Sandarium bauen in 6 Schritten
Lust auf dein eigenes Sandarium bekommen? Dann bekommst du jetzt von uns deine Schritt-für-Schritt-Anleitung:
Schritt 1: Platz festlegen
Suche dir eine sonnige und trockene Stelle aus, die möglichst nicht im Weg liegt. Je ruhiger der Bereich ist, umso besser.
Schritt 2: Fläche ausheben
Nun wird es schweißtreibend, denn der festgelegte Bereich wird ausgehoben. Dabei entfernst du eine eventuell vorhandene Grasnarbe, Wurzeln und natürlich das vorhandene Bodenmaterial bis zu einer Tiefe von 30 bis 40 Zentimetern.
Schritt 3: Untergrund prüfen
Steht dort nach Regen lange Wasser, ist der Platz ungünstig. In leichten Problemfällen kann im unteren Bereich etwas Kies helfen. Die eigentliche Nistfläche bleibt davon getrennt.
Schritt 4: Substrat einfüllen
Fülle die Mulde mit ungewaschenem Sand oder einer sandig-lehmigen Mischung. Das Material soll locker genug zum Graben sein, aber nicht staubig rieseln.
Schritt 5: Oberfläche formen
Nun kannst du die Oberfläche gestalten. Hier ein kleiner Hügel, dort eine leichte Südneigung oder eine flache Kante bringen Abwechslung in die Fläche.
Schritt 6: Randbereich gestalten
Am Rand darfst du nun, wie oben erwähnt, ein paar Steine, Totholz oder einzelne Stauden setzen, die kein Wasser brauchen. Die eigentliche Nistfläche bleibt frei.
Was rundherum wachsen darf
Auf der Sandfläche wird natürlich nichts gepflanzt, im Umfeld sieht das anders aus. Dort sind Blütenpflanzen wie Flockenblumen, Glockenblumen, Hornklee, Natternkopf, Thymian oder Wiesensalbei ideal. So haben die Wildbienen direkt neben der Wohnung gleich den Supermarkt. Achte aber darauf, dass die Pflanzen zu nah stehen und Wurzeln eventuell in das Sandarium hineinwachsen könnten.
Die Pflege deines Sandariums
Ein Sandarium braucht keine aufwändige Pflege. Es braucht vor allem Ruhe. Bei der Pflege ist also nicht viel zu tun, eher zu kontrollieren. Etwa, ob Unkraut durchkommt – wenn ja, entferne dieses vorsichtig mit der Hand (keinen Grubber nutzen). Ansonsten solltest du die Fläche in Ruhe lassen, also nicht gießen, nicht lockern, nicht düngen und nicht betreten.

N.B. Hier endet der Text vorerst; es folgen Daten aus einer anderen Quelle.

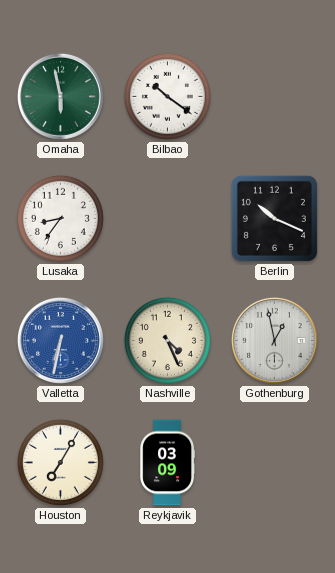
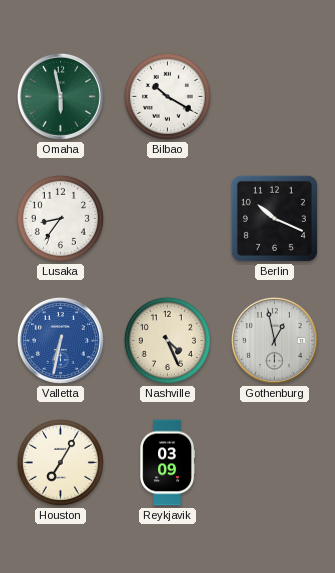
Bilbao: 10:21 -> 10:20
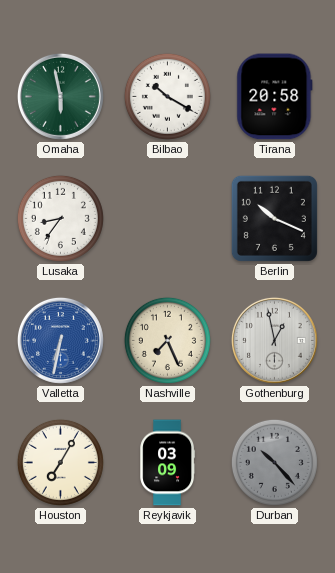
Tirana: none -> 20:58
Nashville: 4:26 -> 7:26
Durban: none -> 10:23
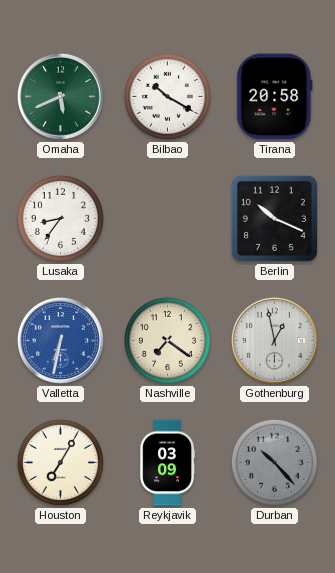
Omaha: 5:58 -> 5:41
Nashville: 7:26 -> 7:21
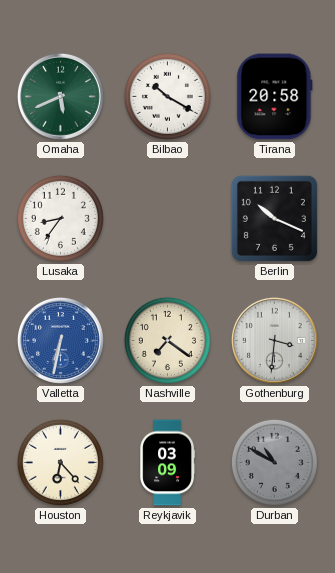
Gothenburg: 12:58 -> 3:31
Houston: 7:05 -> 6:23
Durban: 10:23 -> 10:50
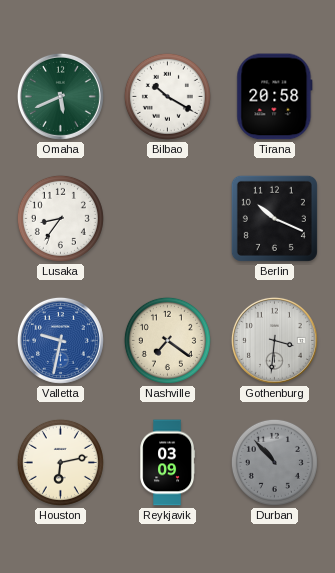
Valletta: 6:32 -> 9:32
Houston: 6:23 -> 6:13
Durban: 10:50 -> 10:53
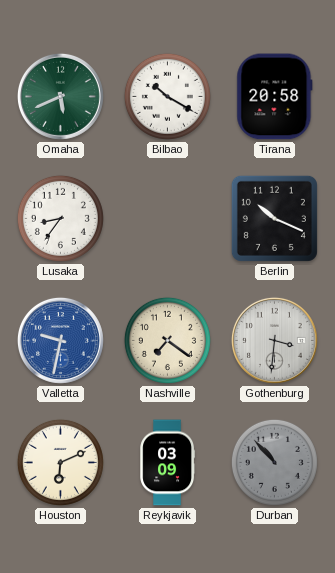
Houston: 6:13 -> 6:11
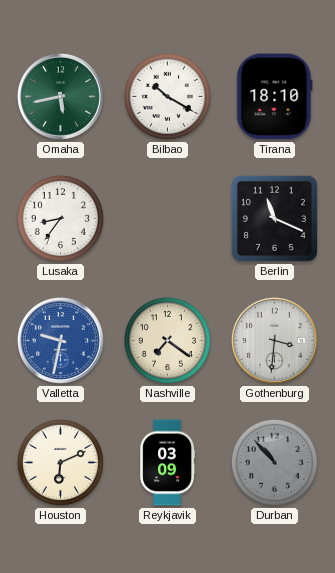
Omaha: 5:41 -> 5:43
Tirana: 20:58 -> 18:10
Berlin: 10:19 -> 11:19
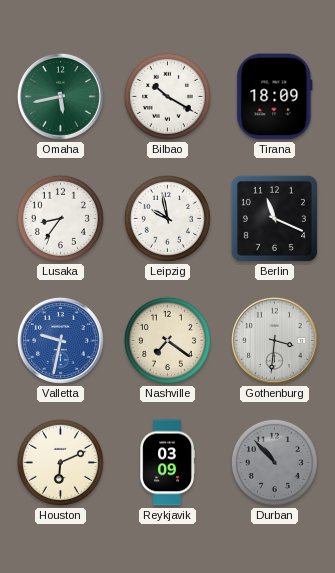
Tirana: 18:10 -> 18:09
Leipzig: none -> 9:58
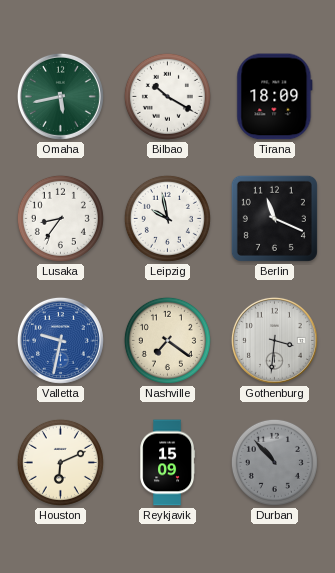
Reykjavik: 03:09 -> 15:09
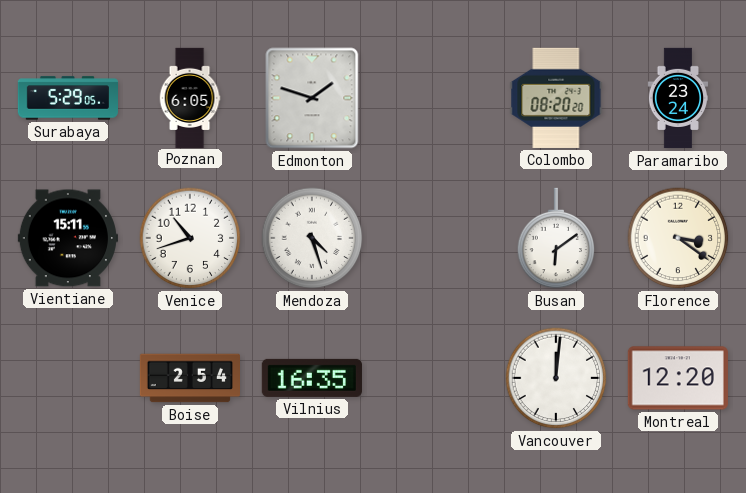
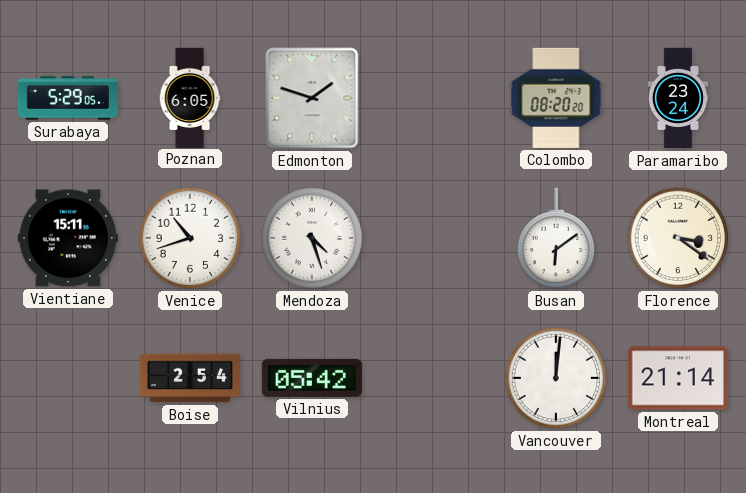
Vilnius: 16:35 -> 05:42
Montreal: 12:20 -> 21:14
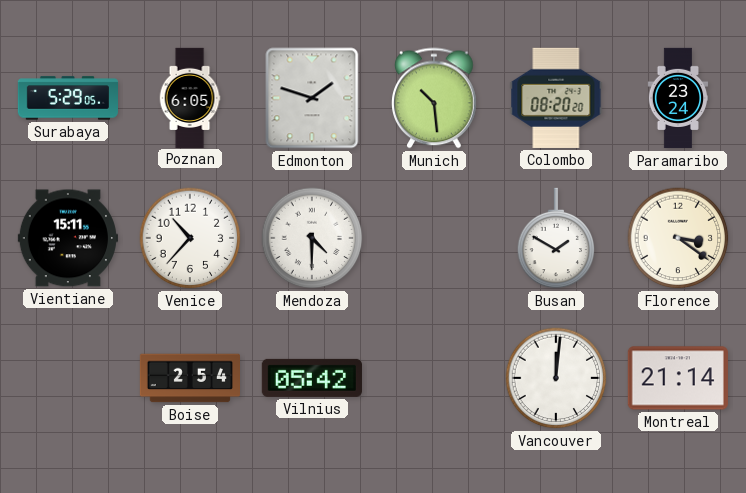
Munich: none -> 10:29
Venice: 10:42 -> 10:37
Mendoza: 4:27 -> 4:30
Busan: 6:09 -> 1:50
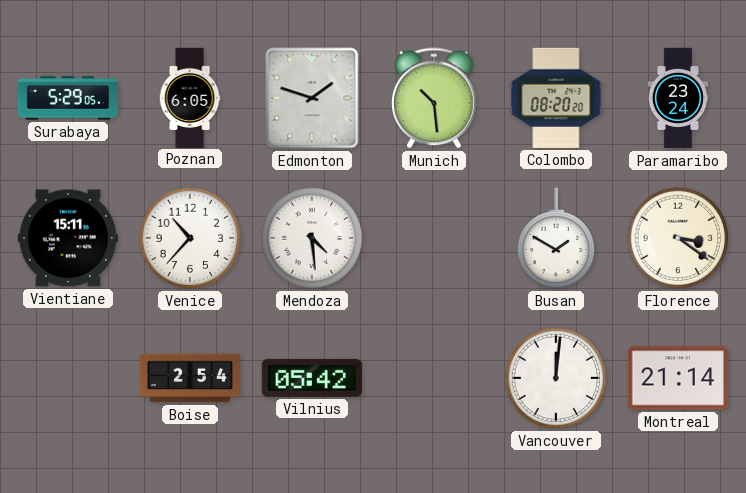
Mendoza: 4:30 -> 4:29
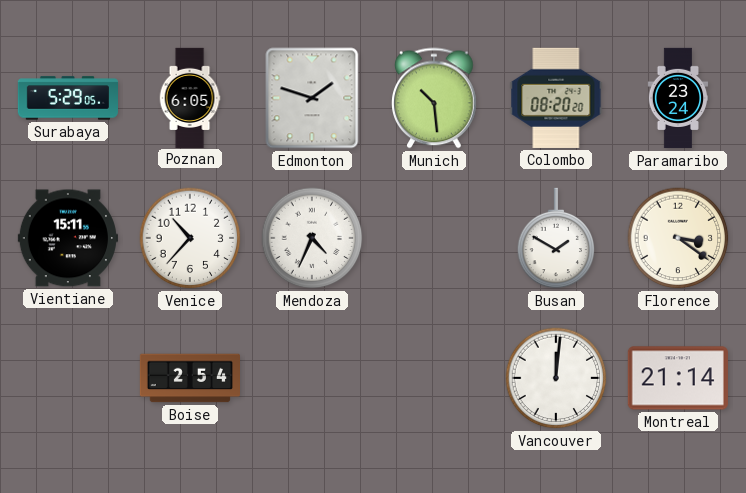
Mendoza: 4:29 -> 4:34
Vilnius: 05:42 -> none
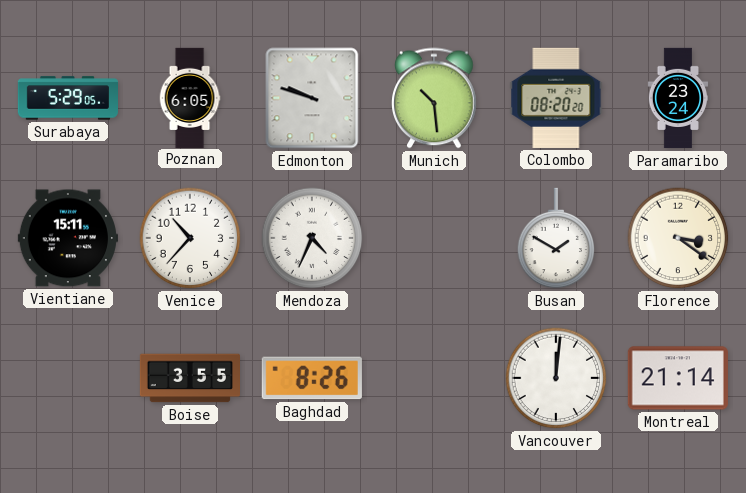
Edmonton: 1:48 -> 9:48
Boise: 2:54 -> 3:55
Baghdad: none -> 8:26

Woran du erkennst, dass sich was tut
Natürlich möchtest du, dass dein Sandarium genutzt wird, keine Frage. Doch woran erkennst du das? Achte auf folgende Hinweise:
- Winzige Löcher in der Oberfläche
- Kleine Erdhaufen an Eingängen
- Insekten, die dicht über dem Boden kreisen
- Tiere, die immer wieder dieselbe Stelle anfliegen
Und immer daran denken: Geduld haben und nur beobachten!